CEO Message

OHCA Board Picking Up Pace, Without Deeper Examination 

The California Office of Health Care Affordability (OHCA) continues to press forward with analyses, investigations, and policies that do not take into full account the impact of their proposals on patient care. Given that, it’s vital that hospitals make certain that the effect on patients and communities is not lost from the conversation. 

The cost of health care services remains out of reach for far too many Californians. That problem must be solved, but solutions cannot come at the expense of patients — and yellow warning lights are flashing. 

CHA’s latest letter to OHCA, sent last week, called attention to several drivers of cost-growth that the OHCA board has largely ignored, as well as some of the potential problems that could arise. 

Already, OHCA seems poised to set sector-specific spending growth targets for hospitals in certain geographic regions — something that the law set for 2029 — with a current focus on Monterey County. And while it’s the board’s prerogative to move more quickly, doing so suggests that a proper analysis of the impact of such targets will fall by the wayside.  

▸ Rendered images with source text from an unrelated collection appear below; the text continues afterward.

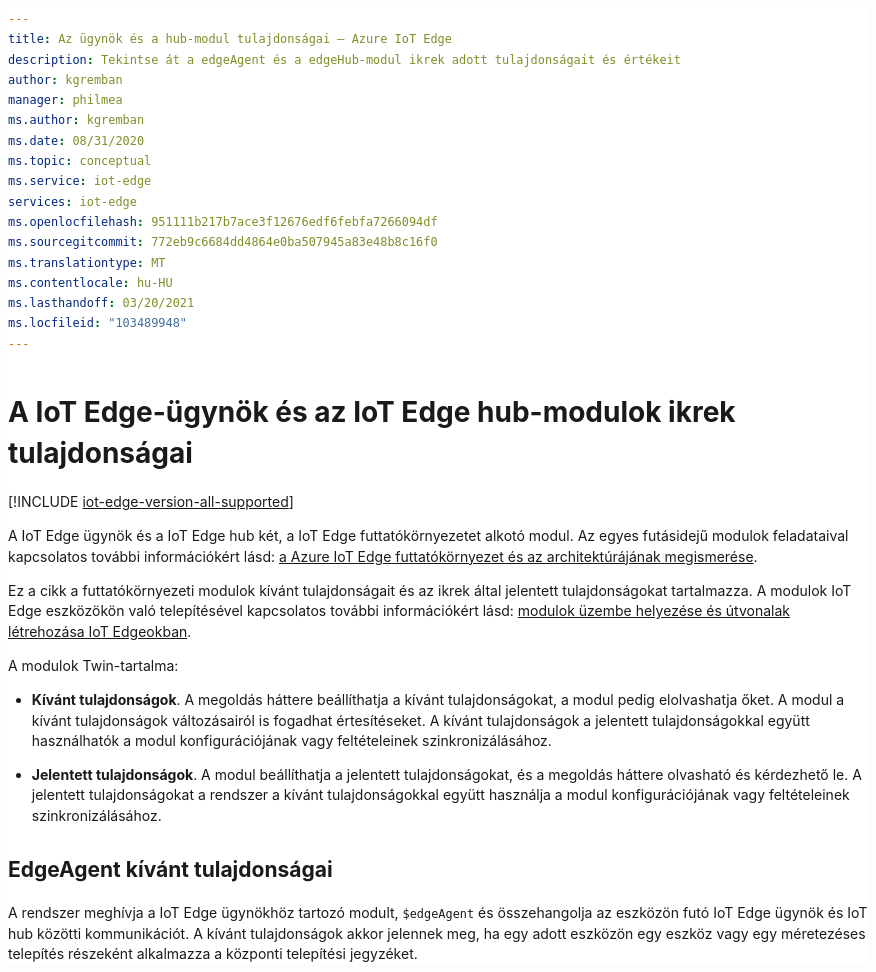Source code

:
 ```yaml
---
title: Az ügynök és a hub-modul tulajdonságai – Azure IoT Edge
description: Tekintse át a edgeAgent és a edgeHub-modul ikrek adott tulajdonságait és értékeit
author: kgremban
manager: philmea
ms.author: kgremban
ms.date: 08/31/2020
ms.topic: conceptual
ms.service: iot-edge
services: iot-edge
ms.openlocfilehash: 951111b217b7ace3f12676edf6febfa7266094df
ms.sourcegitcommit: 772eb9c6684dd4864e0ba507945a83e48b8c16f0
ms.translationtype: MT
ms.contentlocale: hu-HU
ms.lasthandoff: 03/20/2021
ms.locfileid: "103489948"
---
```

# <a name="properties-of-the-iot-edge-agent-and-iot-edge-hub-module-twins"></a>A IoT Edge-ügynök és az IoT Edge hub-modulok ikrek tulajdonságai

[!INCLUDE [iot-edge-version-all-supported](../../includes/iot-edge-version-all-supported.md)]

A IoT Edge ügynök és a IoT Edge hub két, a IoT Edge futtatókörnyezetet alkotó modul. Az egyes futásidejű modulok feladataival kapcsolatos további információkért lásd: [a Azure IoT Edge futtatókörnyezet és az architektúrájának megismerése](iot-edge-runtime.md).

Ez a cikk a futtatókörnyezeti modulok kívánt tulajdonságait és az ikrek által jelentett tulajdonságokat tartalmazza. A modulok IoT Edge eszközökön való telepítésével kapcsolatos további információkért lásd: [modulok üzembe helyezése és útvonalak létrehozása IoT Edgeokban](module-composition.md).

A modulok Twin-tartalma:

* **Kívánt tulajdonságok**. A megoldás háttere beállíthatja a kívánt tulajdonságokat, a modul pedig elolvashatja őket. A modul a kívánt tulajdonságok változásairól is fogadhat értesítéseket. A kívánt tulajdonságok a jelentett tulajdonságokkal együtt használhatók a modul konfigurációjának vagy feltételeinek szinkronizálásához.

* **Jelentett tulajdonságok**. A modul beállíthatja a jelentett tulajdonságokat, és a megoldás háttere olvasható és kérdezhető le. A jelentett tulajdonságokat a rendszer a kívánt tulajdonságokkal együtt használja a modul konfigurációjának vagy feltételeinek szinkronizálásához.

## <a name="edgeagent-desired-properties"></a>EdgeAgent kívánt tulajdonságai

A rendszer meghívja a IoT Edge ügynökhöz tartozó modult, `$edgeAgent` és összehangolja az eszközön futó IoT Edge ügynök és IoT hub közötti kommunikációt. A kívánt tulajdonságok akkor jelennek meg, ha egy adott eszközön egy eszköz vagy egy méretezéses telepítés részeként alkalmazza a központi telepítési jegyzéket.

As outlined in CHA’s Oct. 9 letter, many factors remain unexamined or underexamined. To share a few: 

  • The regional cost-of-living discrepancies in California are stark, and the state as a whole is far more expensive than most of the country. 
  • Medicare pays just 75 cents on the dollar for hospital care, leaving hospitals no choice but to turn to commercial payers to keep their doors open (with an aging population, this shortfall will only grow in the next decade). 
  • Hospitals unable to obtain additional reimbursement from commercial insurance companies — those with exceedingly high rates of government payers — must close or merge with larger systems. 
  • Reducing commercial reimbursement to 150% of Medicare would devastate patient care, leaving 80% of California hospitals losing money every day to care for patients and jeopardizing tens of thousands of local jobs. 
  • Reducing all of California hospitals’ operating margins to zero — leaving not a penny to expand services for emergencies like a pandemic or for workforce investment, for example — would reduce total health care spending in the state by a mere $4 per person per year. 
  • There is no link between statewide market share and higher reimbursement. 
  • And there’s more. 

In any given year, this board of eight unelected officials will make financial decisions about California health care that shift more money than the state Legislature or the U.S. Congress. Together, we must ensure those decisions are made carefully and judiciously.